=== Provided entries ===
────────

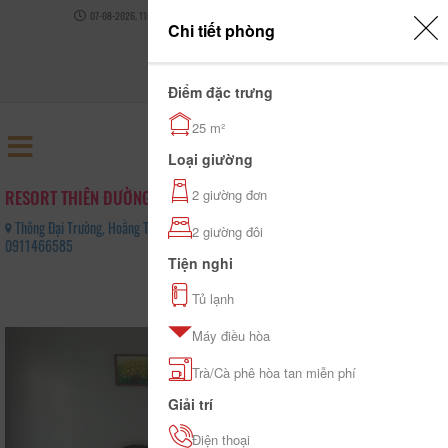
07-08-2026, 11:06:51
THỜI TIẾT
TỶ GIÁ NGOẠI TỆ
Chi tiết phòng
0
Điểm đặc trưng
Đăng nhập
25 m²
Loại giường
RESORT THIÊN ĐƯỜNG XỨ THANH
2 giường đơn
Thông Đại Trường, Hoằng Trường, Hoằng Hóa, Thanh Hóa, Tỉnh Thanh Hóa -
2 giường đôi
0911466585
Tiện nghi
0
Tủ lạnh
(0 Đánh giá)
Máy điều hòa
Trà/Cà phê hòa tan miễn phí
Giải trí
Điện thoại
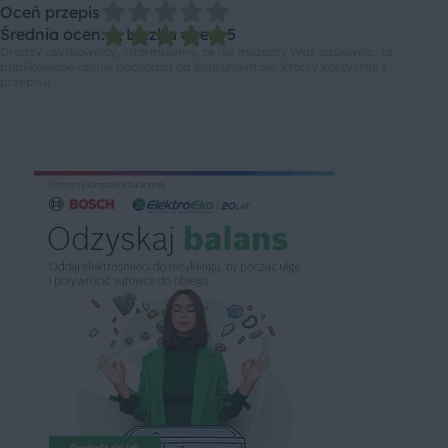
Oceń przepis
Średnia ocen: 5, Liczba ocen: 5
Drodzy użytkownicy, informujemy, że nie możemy Was zapewnić, że
publikowane opinie pochodzą od konsumentów, którzy korzystali z
przepisu.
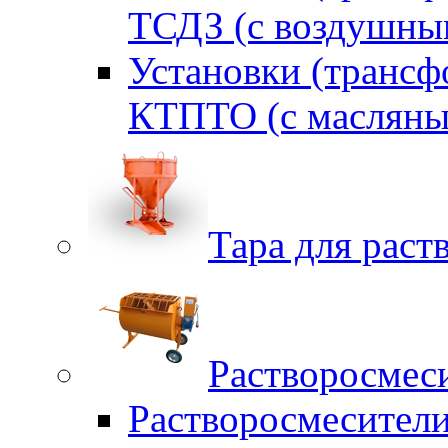
ТСДЗ (c воздушны
Установки (трансф
КТПТО (c масляны
Тара для раств
Растворосмес
Растворосмесител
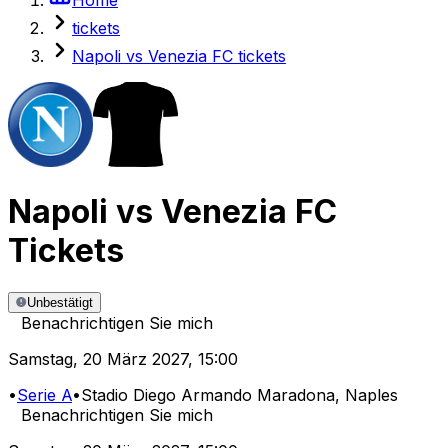
tickets
Napoli vs Venezia FC tickets
Napoli
vs
Venezia FC
Tickets
Unbestätigt
Benachrichtigen Sie mich
Samstag
,
20 März 2027
,
15:00
•
Serie A
•
Stadio Diego Armando Maradona
, Naples
Benachrichtigen Sie mich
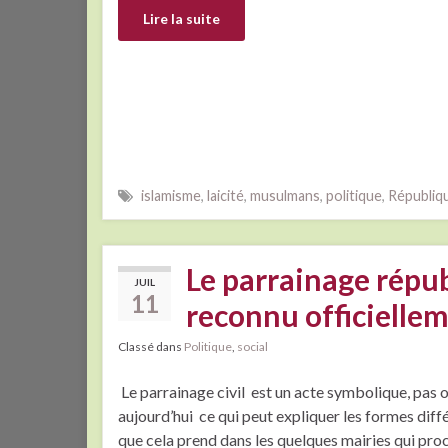
Lire la suite
islamisme
,
laicité
,
musulmans
,
politique
,
Républiq
Le parrainage républ
JUIL
11
reconnu officiellem
Classé dans
Politique
,
social
Le parrainage civil est un acte symbolique, pas o
aujourd’hui ce qui peut expliquer les formes diff
que cela prend dans les quelques mairies qui pro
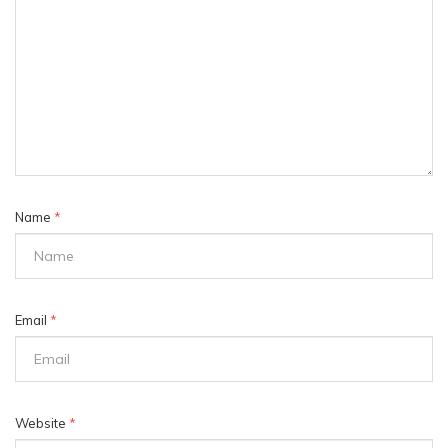
Name
*
Email
*
Website
*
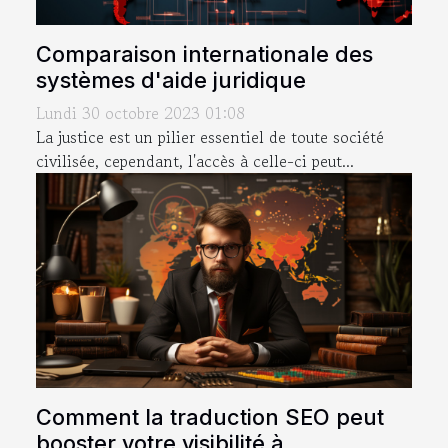
Comparaison internationale des
systèmes d'aide juridique
Lundi 30 octobre 2023 01:08
La justice est un pilier essentiel de toute société
civilisée, cependant, l'accès à celle-ci peut...
Comment la traduction SEO peut
booster votre visibilité à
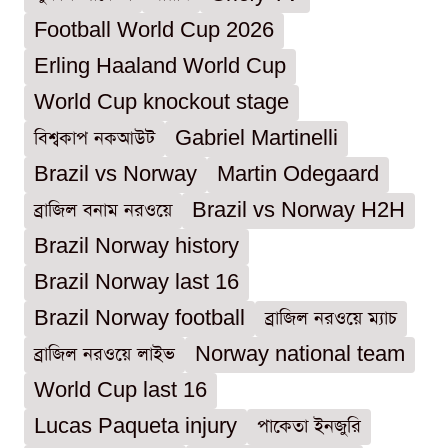
Football World Cup 2026
Erling Haaland World Cup
World Cup knockout stage
বিশ্বকাপ নকআউট
Gabriel Martinelli
Brazil vs Norway
Martin Odegaard
ব্রাজিল বনাম নরওয়ে
Brazil vs Norway H2H
Brazil Norway history
Brazil Norway last 16
Brazil Norway football
ব্রাজিল নরওয়ে ম্যাচ
ব্রাজিল নরওয়ে লাইভ
Norway national team
World Cup last 16
Lucas Paqueta injury
পাকেতা ইনজুরি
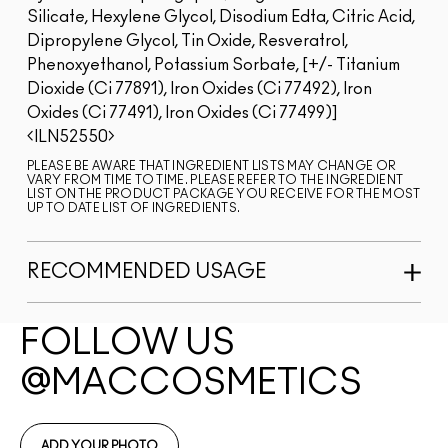
Silicate, Hexylene Glycol, Disodium Edta, Citric Acid,
Dipropylene Glycol, Tin Oxide, Resveratrol,
Phenoxyethanol, Potassium Sorbate, [+/- Titanium
Dioxide (Ci 77891), Iron Oxides (Ci 77492), Iron
Oxides (Ci 77491), Iron Oxides (Ci 77499)]
ILN52550
PLEASE BE AWARE THAT INGREDIENT LISTS MAY CHANGE OR
VARY FROM TIME TO TIME. PLEASE REFER TO THE INGREDIENT
LIST ON THE PRODUCT PACKAGE YOU RECEIVE FOR THE MOST
UP TO DATE LIST OF INGREDIENTS.
RECOMMENDED USAGE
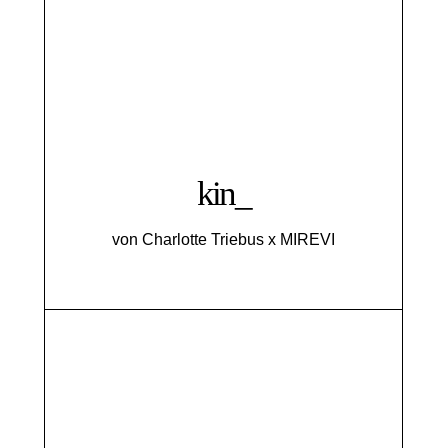
kin_
von Charlotte Triebus x MIREVI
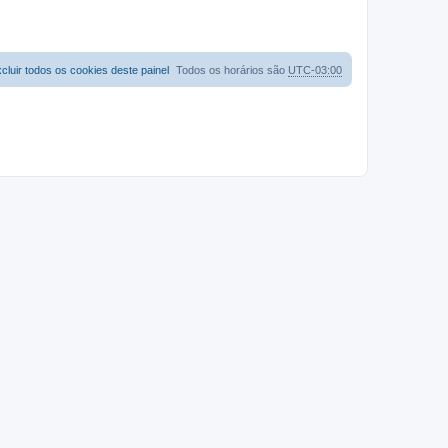
cluir todos os cookies deste painel
Todos os horários são
UTC-03:00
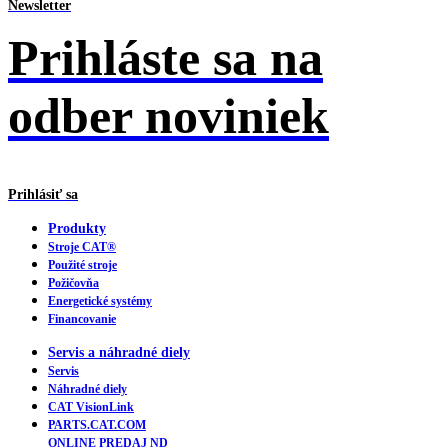
Newsletter
Prihláste sa na
odber noviniek
Prihlásiť sa
Produkty
Stroje CAT®
Použité stroje
Požičovňa
Energetické systémy
Financovanie
Servis a náhradné diely
Servis
Náhradné diely
CAT VisionLink
PARTS.CAT.COM
ONLINE PREDAJ ND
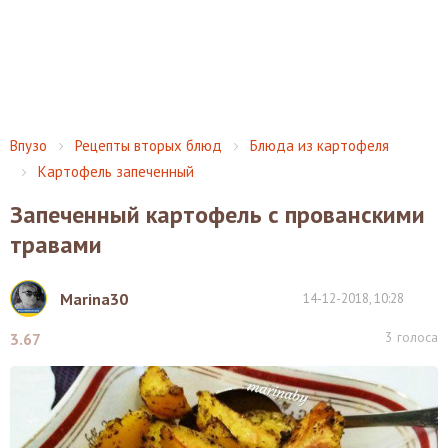
Впузо
Рецепты вторых блюд
Блюда из картофеля
Картофель запеченный
Запеченный картофель с прованскими
травами
Marina30
14-12-2018, 10:28
3
голоса
3.67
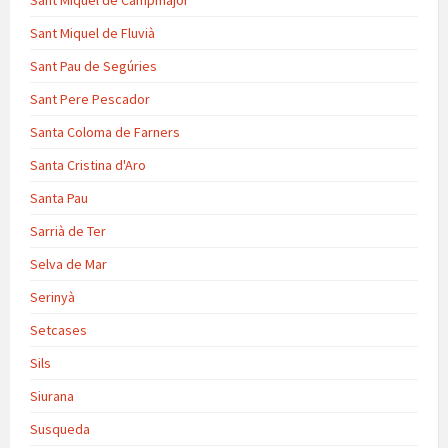
Sant Miquel de Campmajor
Sant Miquel de Fluvià
Sant Pau de Segúries
Sant Pere Pescador
Santa Coloma de Farners
Santa Cristina d'Aro
Santa Pau
Sarrià de Ter
Selva de Mar
Serinyà
Setcases
Sils
Siurana
Susqueda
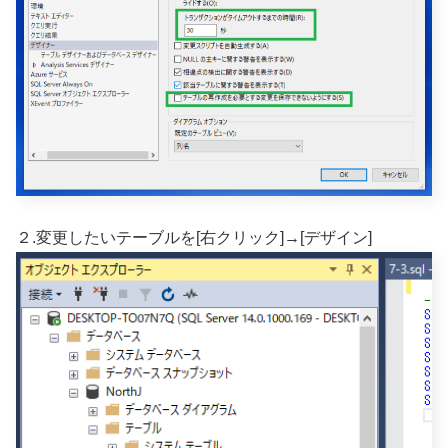
２.変更したいテーブルを[右クリック]→[デザイン]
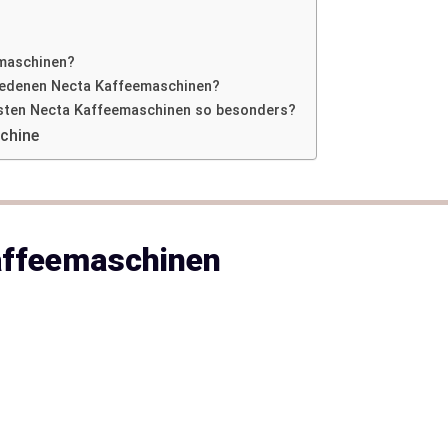
emaschinen?
hiedenen Necta Kaffeemaschinen?
sten Necta Kaffeemaschinen so besonders?
chine
affeemaschinen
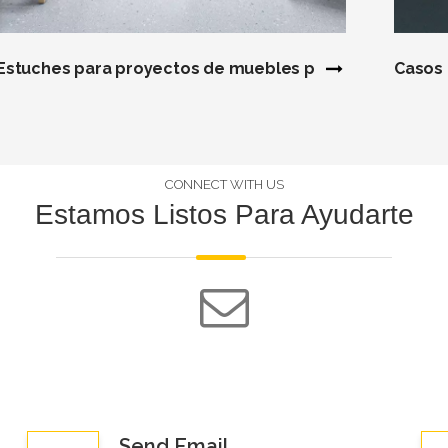
Estuches para proyectos de muebles para el cuidado de
Casos 
CONNECT WITH US
Estamos Listos Para Ayudarte
Send Email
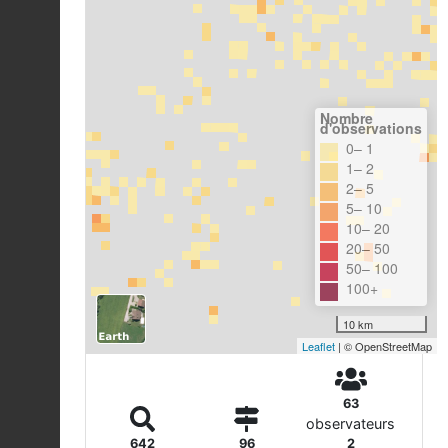
Nombre
d'observations
0– 1
1– 2
2– 5
5– 10
10– 20
20– 50
50– 100
100+
10 km
Leaflet
| © OpenStreetMap
63
observateurs
642
96
2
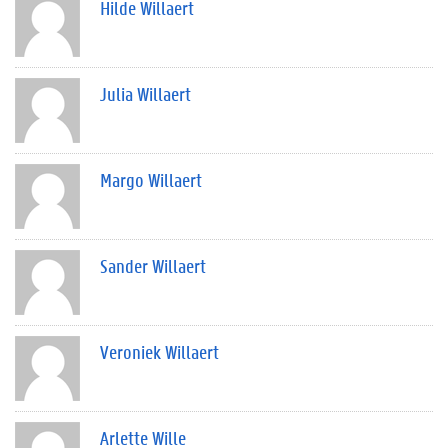
Hilde Willaert
Julia Willaert
Margo Willaert
Sander Willaert
Veroniek Willaert
Arlette Wille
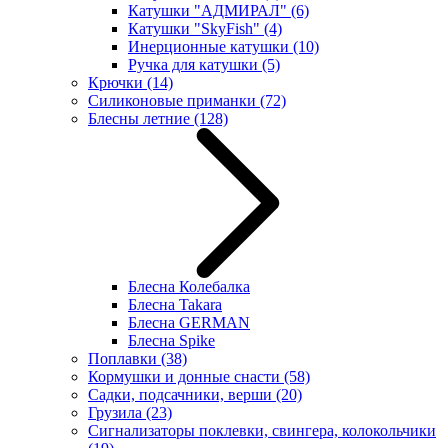
Катушки "АДМИРАЛ"
(6)
Катушки "SkyFish"
(4)
Инерционные катушки
(10)
Ручка для катушки
(5)
Крючки
(14)
Силиконовые приманки
(72)
Блесны летние
(128)
Блесна Колебалка
Блесна Takara
Блесна GERMAN
Блесна Spike
Поплавки
(38)
Кормушки и донные снасти
(58)
Садки, подсачники, верши
(20)
Грузила
(23)
Сигнализаторы поклевки, свингера, колокольчики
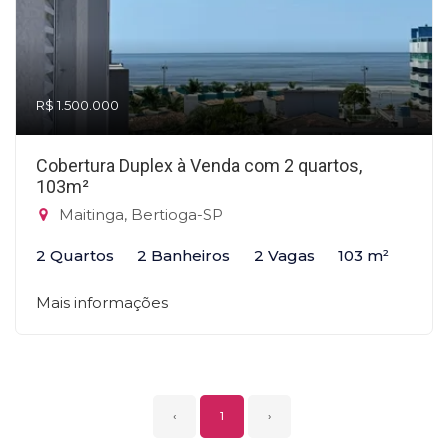
R$ 1.500.000
Cobertura Duplex à Venda com 2 quartos,
103m²
Maitinga, Bertioga-SP
2 Quartos
2 Banheiros
2 Vagas
103 m²
Mais informações
‹
1
›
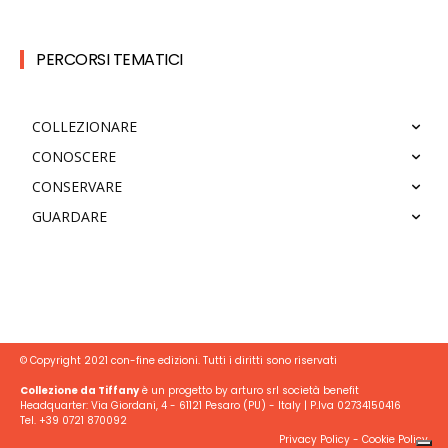
PERCORSI TEMATICI
COLLEZIONARE
CONOSCERE
CONSERVARE
GUARDARE
© Copyright 2021 con-fine edizioni. Tutti i diritti sono riservati
Collezione da Tiffany
è un progetto by arturo srl società benefit
Headquarter: Via Giordani, 4 - 61121 Pesaro (PU) - Italy | P.Iva 02734150416
Tel. +39 0721 870092
Privacy Policy
-
Cookie Policy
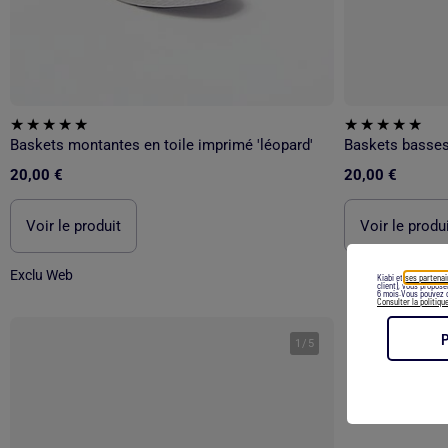
Baskets montantes en toile imprimé 'léopard'
Baskets basse
20,00 €
20,00 €
Voir le produit
Voir le produ
Exclu Web
Kiabi et
ses partenai
client), vous propos
6 mois.Vous pouvez c
Consulter la politiqu
1
/
5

────────

=== Required action ===
Retype each line of the records exactly as it reads; no pictures belong in the copy.

=== Reply ===
07-08-2026, 11:06:51
THỜI TIẾT
TỶ GIÁ NGOẠI TỆ
Chi tiết phòng
0
Điểm đặc trưng
Đăng nhập
25 m²
Loại giường
RESORT THIÊN ĐƯỜNG XỨ THANH
2 giường đơn
Thông Đại Trường, Hoằng Trường, Hoằng Hóa, Thanh Hóa, Tỉnh Thanh Hóa -
2 giường đôi
0911466585
Tiện nghi
0
Tủ lạnh
(0 Đánh giá)
Máy điều hòa
Trà/Cà phê hòa tan miễn phí
Giải trí
Điện thoại
Oceń przepis
Średnia ocen: 5, Liczba ocen: 5
Drodzy użytkownicy, informujemy, że nie możemy Was zapewnić, że
publikowane opinie pochodzą od konsumentów, którzy korzystali z
przepisu.
ТСДЗ (c воздушны
Установки (трансф
КТПТО (c масляны
Тара для раств
Растворосмес
Растворосмесител
tickets
Napoli vs Venezia FC tickets
Napoli
vs
Venezia FC
Tickets
Unbestätigt
Benachrichtigen Sie mich
Samstag
,
20 März 2027
,
15:00
•
Serie A
•
Stadio Diego Armando Maradona
, Naples
Benachrichtigen Sie mich
Lire la suite
islamisme
,
laicité
,
musulmans
,
politique
,
Républiq
Le parrainage républ
JUIL
11
reconnu officiellem
Classé dans
Politique
,
social
Le parrainage civil est un acte symbolique, pas o
aujourd’hui ce qui peut expliquer les formes diff
que cela prend dans les quelques mairies qui pro
Name
*
Email
*
Website
*
Comparaison internationale des
systèmes d'aide juridique
Lundi 30 octobre 2023 01:08
La justice est un pilier essentiel de toute société
civilisée, cependant, l'accès à celle-ci peut...
Comment la traduction SEO peut
booster votre visibilité à
Football World Cup 2026
Erling Haaland World Cup
World Cup knockout stage
বিশ্বকাপ নকআউট
Gabriel Martinelli
Brazil vs Norway
Martin Odegaard
ব্রাজিল বনাম নরওয়ে
Brazil vs Norway H2H
Brazil Norway history
Brazil Norway last 16
Brazil Norway football
ব্রাজিল নরওয়ে ম্যাচ
ব্রাজিল নরওয়ে লাইভ
Norway national team
World Cup last 16
Lucas Paqueta injury
পাকেতা ইনজুরি
Silicate, Hexylene Glycol, Disodium Edta, Citric Acid,
Dipropylene Glycol, Tin Oxide, Resveratrol,
Phenoxyethanol, Potassium Sorbate, [+/- Titanium
Dioxide (Ci 77891), Iron Oxides (Ci 77492), Iron
Oxides (Ci 77491), Iron Oxides (Ci 77499)]
ILN52550
PLEASE BE AWARE THAT INGREDIENT LISTS MAY CHANGE OR
VARY FROM TIME TO TIME. PLEASE REFER TO THE INGREDIENT
LIST ON THE PRODUCT PACKAGE YOU RECEIVE FOR THE MOST
UP TO DATE LIST OF INGREDIENTS.
RECOMMENDED USAGE
kin_
von Charlotte Triebus x MIREVI
cluir todos os cookies deste painel
Todos os horários são
UTC-03:00
Newsletter
Prihláste sa na
odber noviniek
Prihlásiť sa
Produkty
Stroje CAT®
Použité stroje
Požičovňa
Energetické systémy
Financovanie
Servis a náhradné diely
Servis
Náhradné diely
CAT VisionLink
PARTS.CAT.COM
ONLINE PREDAJ ND
Впузо
Рецепты вторых блюд
Блюда из картофеля
Картофель запеченный
Запеченный картофель с прованскими
травами
Marina30
14-12-2018, 10:28
3
голоса
3.67
Sant Miquel de Campmajor
Sant Miquel de Fluvià
Sant Pau de Segúries
Sant Pere Pescador
Santa Coloma de Farners
Santa Cristina d'Aro
Santa Pau
Sarrià de Ter
Selva de Mar
Serinyà
Setcases
Sils
Siurana
Susqueda
２.変更したいテーブルを[右クリック]→[デザイン]
emaschinen?
hiedenen Necta Kaffeemaschinen?
sten Necta Kaffeemaschinen so besonders?
chine
affeemaschinen
Estuches para proyectos de muebles para el cuidado de
Casos 
CONNECT WITH US
Estamos Listos Para Ayudarte
Send Email
Nombre
d'observations
0– 1
1– 2
2– 5
5– 10
10– 20
20– 50
50– 100
100+
10 km
Leaflet
| © OpenStreetMap
63
observateurs
642
96
2
Hilde Willaert
Julia Willaert
Margo Willaert
Sander Willaert
Veroniek Willaert
Arlette Wille
Катушки "АДМИРАЛ"
(6)
Катушки "SkyFish"
(4)
Инерционные катушки
(10)
Ручка для катушки
(5)
Крючки
(14)
Силиконовые приманки
(72)
Блесны летние
(128)
Блесна Колебалка
Блесна Takara
Блесна GERMAN
Блесна Spike
Поплавки
(38)
Кормушки и донные снасти
(58)
Садки, подсачники, верши
(20)
Грузила
(23)
Сигнализаторы поклевки, свингера, колокольчики
R$ 1.500.000
Cobertura Duplex à Venda com 2 quartos,
103m²
Maitinga, Bertioga-SP
2 Quartos
2 Banheiros
2 Vagas
103 m²
Mais informações
‹
1
›
PERCORSI TEMATICI
COLLEZIONARE
CONOSCERE
CONSERVARE
GUARDARE
© Copyright 2021 con-fine edizioni. Tutti i diritti sono riservati
Collezione da Tiffany
è un progetto by arturo srl società benefit
Headquarter: Via Giordani, 4 - 61121 Pesaro (PU) - Italy | P.Iva 02734150416
Tel. +39 0721 870092
Privacy Policy
-
Cookie Policy
Baskets montantes en toile imprimé 'léopard'
Baskets basse
20,00 €
20,00 €
Voir le produit
Voir le produ
Exclu Web
Kiabi et
ses partenai
client), vous propos
6 mois.Vous pouvez c
Consulter la politiqu
1
/
5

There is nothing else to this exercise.